I got this letter in the mail recently about something called the Rundfunkbeitrag ARD ZDF Deutschlandradio, asking for €17.98 a month. For what? TV? I don’t watch German TV. Other people I know also got the letter and just threw it away. Do I have to pay?

– Jackson


Dear Jackson,

Here’s the deal. The Rundfunkbeitrag, which used to be called the GEZ, is a fee that funds public TV and radio in Germany. ARD and ZDF are something like the BBC, but there are two of them. With the money they collect (€7.6 billion annually!), they fund 22 TV and 67 radio stations – national and local. And all of their websites.

Since January 1, 2013, there’s been a new law: every household in Germany is required to pay this fee (which has been rechristened “Beitrag” or “contribution” to make it sound nicer) – even if they don’t own a TV or radio. Because you can stream everything on your computer, tablet or phone. Up until 2013, the fee was less if you had a computer but no TV (€5.71). But now you’ve got to pay up no matter what – that is, unless you can prove you’re both deaf and blind, thus incapable of both listening and watching.

A lot of people are up-in-arms. Critics say the new fee is unfair – the same amount, regardless of which devices they own. But the main complaint is that public TV is becoming indistinguishable from private TV. Crap game shows like Das Quiz, soaps like Verbotene Liebe or Volksmusik horrors like Musikantenstadl could be easily done by the likes of Pro 7 and SAT1. Another contentious point: many public TV and radio stations run advertising. How fair and independent is that? 
I would gladly support public service cultural programming and investigative journalism – free from advertising. You’ll find this on stations like Deutschlandfunk radio and 3sat TV. However, public TV’s main priority seems to be lowbrow, ad-fuelled entertainment.

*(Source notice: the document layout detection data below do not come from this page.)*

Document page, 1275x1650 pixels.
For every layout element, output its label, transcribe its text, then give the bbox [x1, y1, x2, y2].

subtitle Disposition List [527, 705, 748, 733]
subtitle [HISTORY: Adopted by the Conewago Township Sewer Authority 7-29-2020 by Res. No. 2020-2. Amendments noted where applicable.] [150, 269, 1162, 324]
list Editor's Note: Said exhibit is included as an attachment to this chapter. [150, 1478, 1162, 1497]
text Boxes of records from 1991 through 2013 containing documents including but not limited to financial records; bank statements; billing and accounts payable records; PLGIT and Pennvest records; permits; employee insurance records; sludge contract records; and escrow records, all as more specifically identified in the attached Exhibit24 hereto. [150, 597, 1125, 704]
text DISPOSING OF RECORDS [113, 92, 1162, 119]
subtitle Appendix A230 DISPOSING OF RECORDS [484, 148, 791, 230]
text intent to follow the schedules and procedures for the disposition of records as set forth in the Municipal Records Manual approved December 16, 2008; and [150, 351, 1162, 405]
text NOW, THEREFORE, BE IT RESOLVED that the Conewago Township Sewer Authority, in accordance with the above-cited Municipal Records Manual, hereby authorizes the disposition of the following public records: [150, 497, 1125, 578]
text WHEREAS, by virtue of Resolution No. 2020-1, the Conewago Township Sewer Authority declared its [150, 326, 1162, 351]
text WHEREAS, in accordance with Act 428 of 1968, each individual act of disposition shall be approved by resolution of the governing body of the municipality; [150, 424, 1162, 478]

There’s a strike against the Rundfunkbeitrag, a small number of people who are simply refusing to pay. At www.zahlungsstreik.net you’ll find some basic info in English – and guidelines in German on the consequences of not paying. By sending in letters rejecting the fee, the strikers hope to delay payment until a court rules the Rundfunkbeitrag unconstitutional. The likelihood of that happening? Impossible to say.

In short, Jackson, you can either pay the €17.98 per month (per household) – or simply not pay, as a political statement. but at your
 peril, because these people will get your money eventually, and might even ask for back payments going back to January 2013.